Health & Wellbeing Newsletter – January 2021

Health & Wellbeing Newsletter – January 2021


 Heat kills more Australians than any natural disaster 

  • Extreme heat can affect anybody. 
  • Heat can cause illnesses such as heat cramps and heat exhaustion which can lead to the life-threatening condition, heatstroke. Heatstroke is fatal in up to 80% of cases. 
  • Those most at risk are older people, young children and people with a medical condition. 

Effects of heat on the body 

Watch this video to learn how extreme heat can impact the body: 

Know the symptoms of heat-related illness 

Heat cramps 


  • Muscle pains 
  • Spasms in the abdomen, arms or legs 

What to do: 

  • Stop activity and sit quietly in a cool place 
  • Drink cool water 
  • Rest a few hours before returning to activity 
  • See a doctor if cramps persist

Heat exhaustion 


  • Pale complexion and sweating 
  • Rapid heart rate 
  • Muscle cramps, weakness 
  • Dizziness, headache 
  • Nausea, vomiting 
  • Fainting 

What to do: 

  • Go to a cool area and lie down 
  • Fan if possible 
  • Drink cool water if not vomiting 
  • Remove outer clothing 
  • Wet skin with cool water or wet cloths 
  • See a doctor 

Heat stroke 

Heat stroke is a life-threatening emergency – call 000 


  • Same symptoms as heat exhaustion except sweating stops 
  • Mental condition worsens, confusion 
  • Seizure 
  • Stroke-like symptoms or collapsing 
  • Unconsciousness 

What to do: 

  • Call an ambulance – phone 000 
  • Get the person to a cool area and lay them down 
  • Remove clothing 
  • Wet skin with water, fanning continuously 
  • Position an unconscious person on their side and clear their airway 

Survive the heat this summer with these five simple tips 

Drink plenty of water – Even if you don’t feel thirsty, drink water. Take a bottle with you always. 

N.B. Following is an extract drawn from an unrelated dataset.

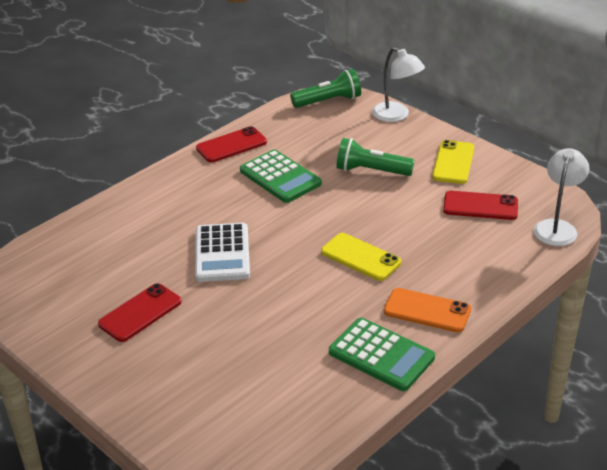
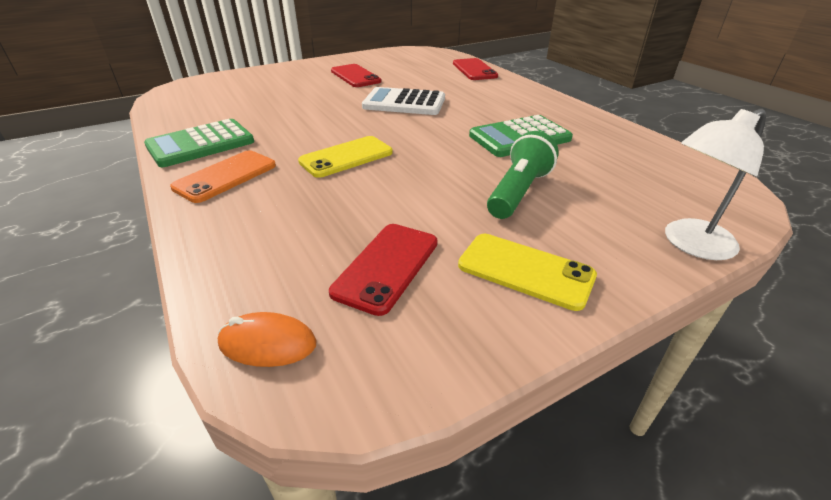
camera: 105 degrees right, 0 degrees up
red phone [196,126,267,162] -> red phone moved to [453,58,498,80]
green flashlight [290,69,361,108] -> none
white lamp [534,148,590,246] -> orange mouse [218,312,317,367]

Never leave anyone in a car – Hot cars kill! Never leave kids, older people or pets in cars. The temperature inside a parked car can double within minutes. 

Stay somewhere cool – Seek air conditioned buildings, draw your blinds, use a fan, take cool showers and dress in light and loose clothing made from natural fabrics. 

Plan ahead – Schedule activities in the coolest part of the day and avoid exercising in the heat. If you must go out, wear a hat and sunscreen and take a bottle of water with you. 

Check in on others – Look after those most at risk in the heat e.g. your neighbour living alone, older people, the young, people with a medical condition and don’t forget your pets.